(EXTRACTED DATA begins)
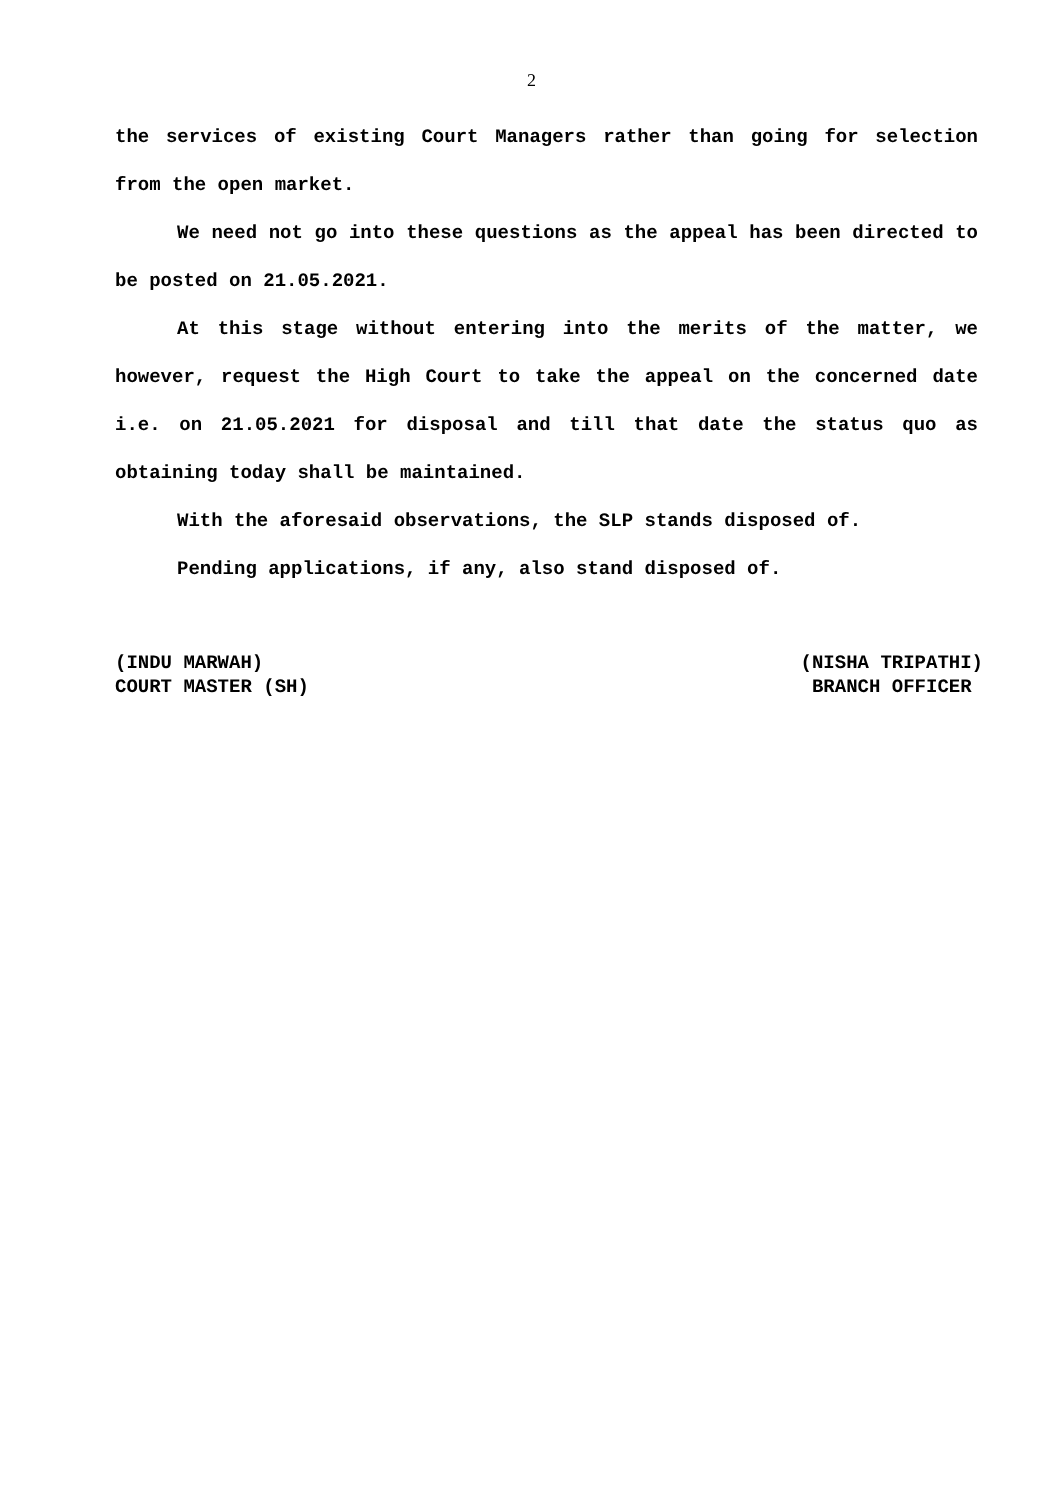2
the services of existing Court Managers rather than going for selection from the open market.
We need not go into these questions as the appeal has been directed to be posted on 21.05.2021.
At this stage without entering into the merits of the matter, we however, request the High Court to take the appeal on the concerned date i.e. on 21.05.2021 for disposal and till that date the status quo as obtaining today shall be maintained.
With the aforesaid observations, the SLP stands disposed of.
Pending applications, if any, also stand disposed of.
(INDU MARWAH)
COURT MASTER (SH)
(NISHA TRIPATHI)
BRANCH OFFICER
(EXTRACTED DATA ends)
(EXTRACTED DATA begins)
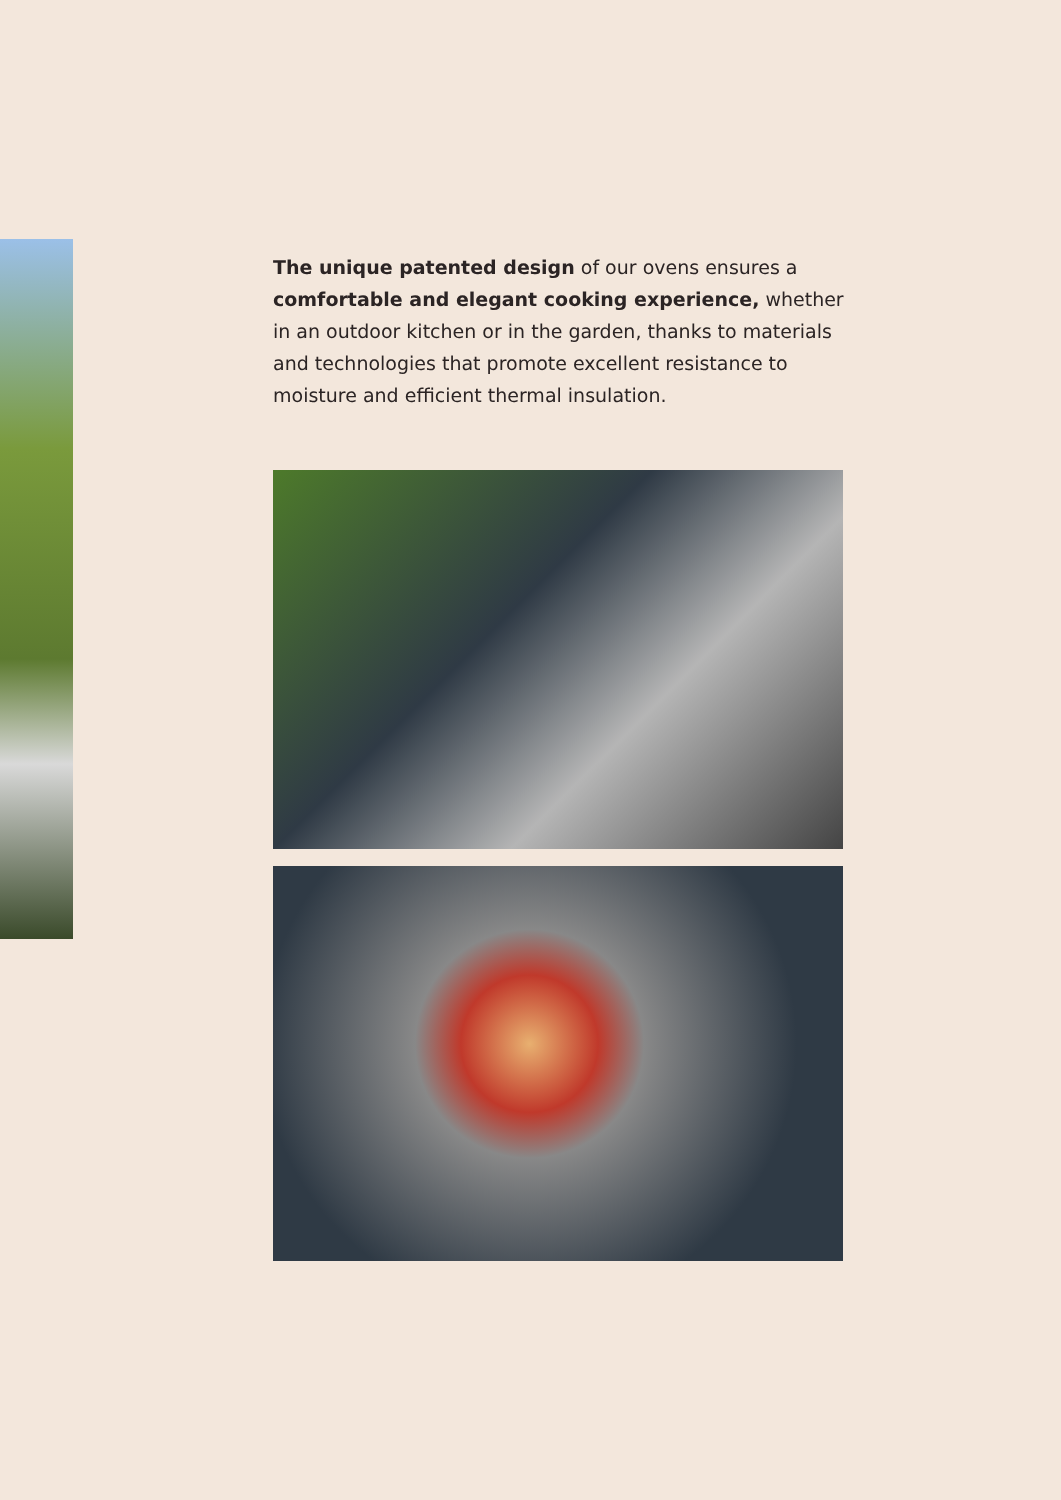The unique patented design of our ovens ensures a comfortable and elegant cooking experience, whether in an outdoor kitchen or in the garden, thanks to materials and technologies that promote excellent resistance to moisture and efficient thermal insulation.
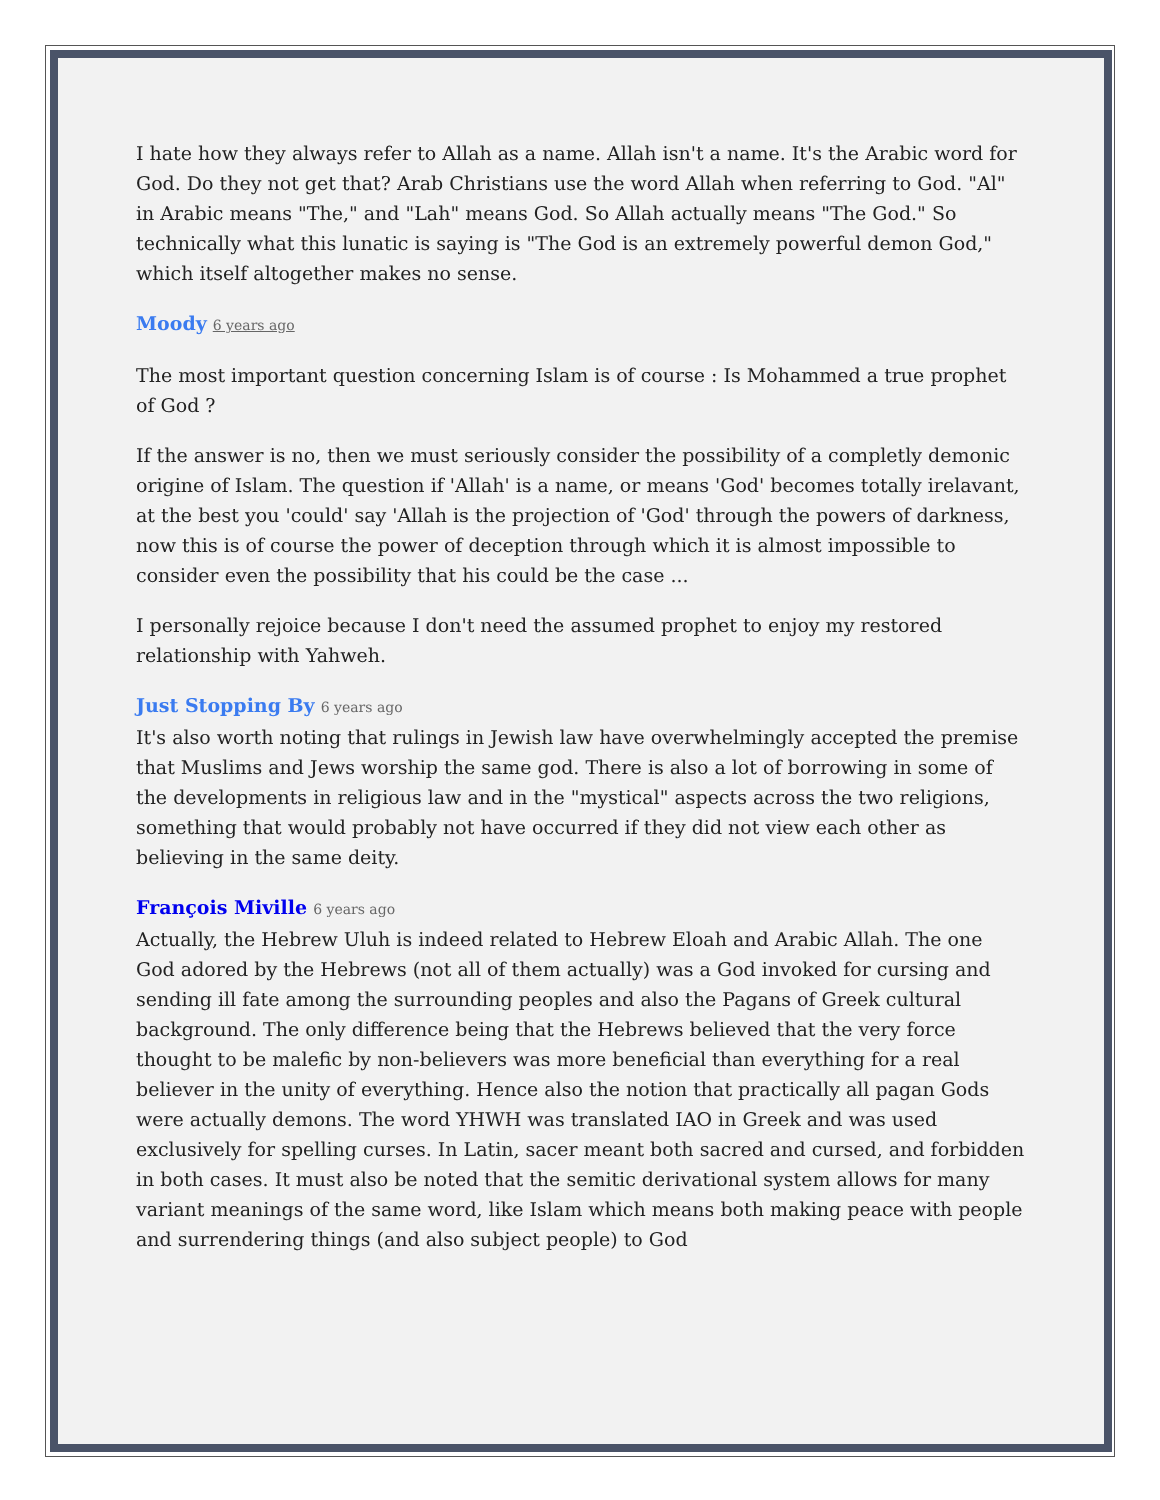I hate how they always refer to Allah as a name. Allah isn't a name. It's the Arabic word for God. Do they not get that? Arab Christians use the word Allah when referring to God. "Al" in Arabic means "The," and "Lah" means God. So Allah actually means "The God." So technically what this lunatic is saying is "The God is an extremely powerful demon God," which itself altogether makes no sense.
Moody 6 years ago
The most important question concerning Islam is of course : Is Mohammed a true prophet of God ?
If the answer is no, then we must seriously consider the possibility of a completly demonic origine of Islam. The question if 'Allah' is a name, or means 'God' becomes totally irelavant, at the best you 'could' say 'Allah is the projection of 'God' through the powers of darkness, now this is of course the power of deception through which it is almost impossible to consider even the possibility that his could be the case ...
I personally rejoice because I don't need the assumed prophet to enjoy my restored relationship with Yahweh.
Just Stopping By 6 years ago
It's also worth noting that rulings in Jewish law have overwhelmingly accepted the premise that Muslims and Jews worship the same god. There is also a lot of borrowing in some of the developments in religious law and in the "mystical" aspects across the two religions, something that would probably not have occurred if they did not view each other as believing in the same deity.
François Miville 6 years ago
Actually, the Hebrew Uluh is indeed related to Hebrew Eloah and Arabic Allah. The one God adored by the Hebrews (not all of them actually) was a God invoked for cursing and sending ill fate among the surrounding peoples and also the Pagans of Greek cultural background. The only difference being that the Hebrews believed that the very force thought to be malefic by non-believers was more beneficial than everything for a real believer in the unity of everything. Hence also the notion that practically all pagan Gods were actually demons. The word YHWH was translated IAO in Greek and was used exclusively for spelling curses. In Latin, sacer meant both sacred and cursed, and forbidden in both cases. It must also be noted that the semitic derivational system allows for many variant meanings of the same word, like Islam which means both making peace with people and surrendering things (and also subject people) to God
(EXTRACTED DATA ends)
TASK DIRECTIONS:
Transcribe the lines above between the line holding "Just Stopping By 6 years ago" and the line holding "François Miville 6 years ago", inclusive, exactly as they stand and with nothing added.

PROBLEM SOLUTION:
Just Stopping By 6 years ago
It's also worth noting that rulings in Jewish law have overwhelmingly accepted the premise that Muslims and Jews worship the same god. There is also a lot of borrowing in some of the developments in religious law and in the "mystical" aspects across the two religions, something that would probably not have occurred if they did not view each other as believing in the same deity.
François Miville 6 years ago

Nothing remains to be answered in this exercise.